Okay, so at 17 Joan of Arc led the French army into battle and Judy Garland made $150K in 1936 dollars playing Dorothy and I think Blaise Pascal got off tumblr every once in a while or he wouldn't have had time to invent the calculator.
But there will be time for all that later in life, after she stops scrolling through instagram. I'll help her after I finish my tea, but first, let me adjust the color in this photo.
Ann Oakley was a crack shot by 15. But there will be time for that after I buy Camille a soft scarf and more minutes on her phone and we watch the sad, sad orca movie and I give her her new slippers and boots, and we get the creams for her eczema and her favorite shampoo and we sit at the gelato place on the plaza.
Later Camille will study for the art history test, review the vocabulary works for the quiz in English and finish the essay, while listening to music. I'm sure painting her nails would help her do better on the test, which do I need to remind her? Is tomorrow.
There will be time later to be depressed, maybe even while we are at Ikea. Or when we walk back from town because I refuse to pay for another $20 taxi ride. I hate Switzerland on Sundays when everything is closed and we have to buy eggs at the gas station. But if I get her gummy bears, maybe she will do the little happy dance or fill out the application for a state school in California.

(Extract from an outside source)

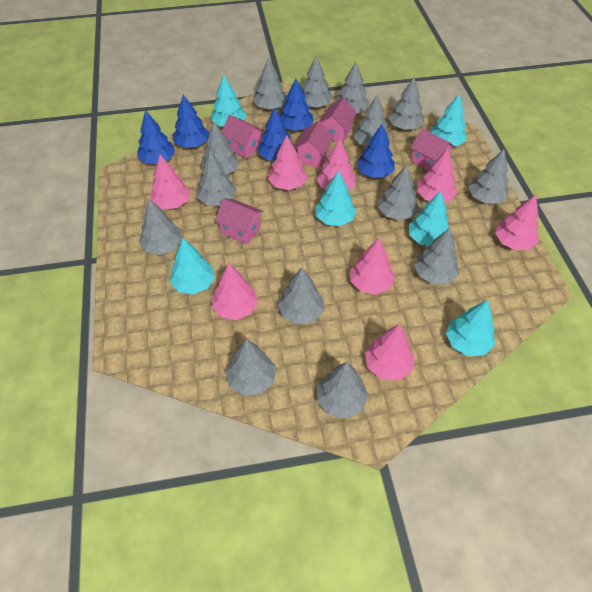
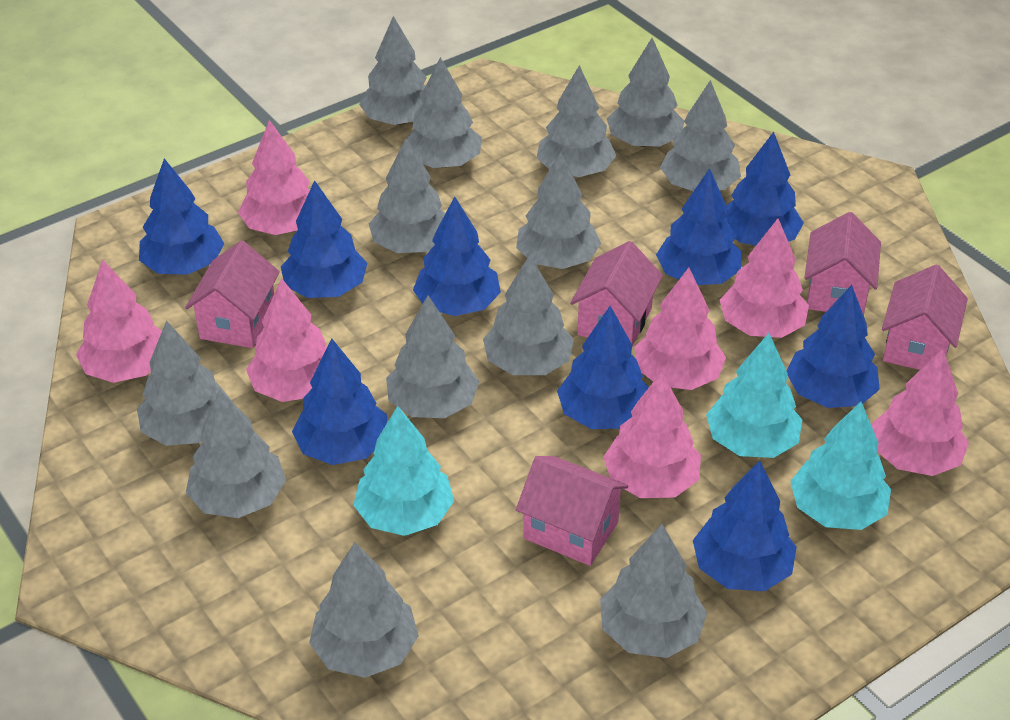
blue tree: 5 -> 9
grey tree: 14 -> 13
pink tree: 8 -> 7
turquoise tree: 6 -> 3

Aunt Valerie was cooking dinners and working at a bank and had a successful business up her leg-o-mutton-sleeved wedding dress by the time she was 17.
And by the time Nicolo Paganini was 17, he had dazzled audiences with his violin virtuosity. But then he had to pawn his violin to pay gambling debts--so I guess splurging on Swiss chocolate isn't so bad, even if we can't get the leather Burberry pants or the new thing in a Louis Vuiton box your roommate's mother bought for her this weekend.
There is still time to build the Parthenon and save the semester math grade, if we get in touch with a tutor.
Maybe we will figure out how Susan Hinton wrote The Outsiders by the time she was 17, after Camille eats her pasta alla carbonara and I finish my glass of presseco.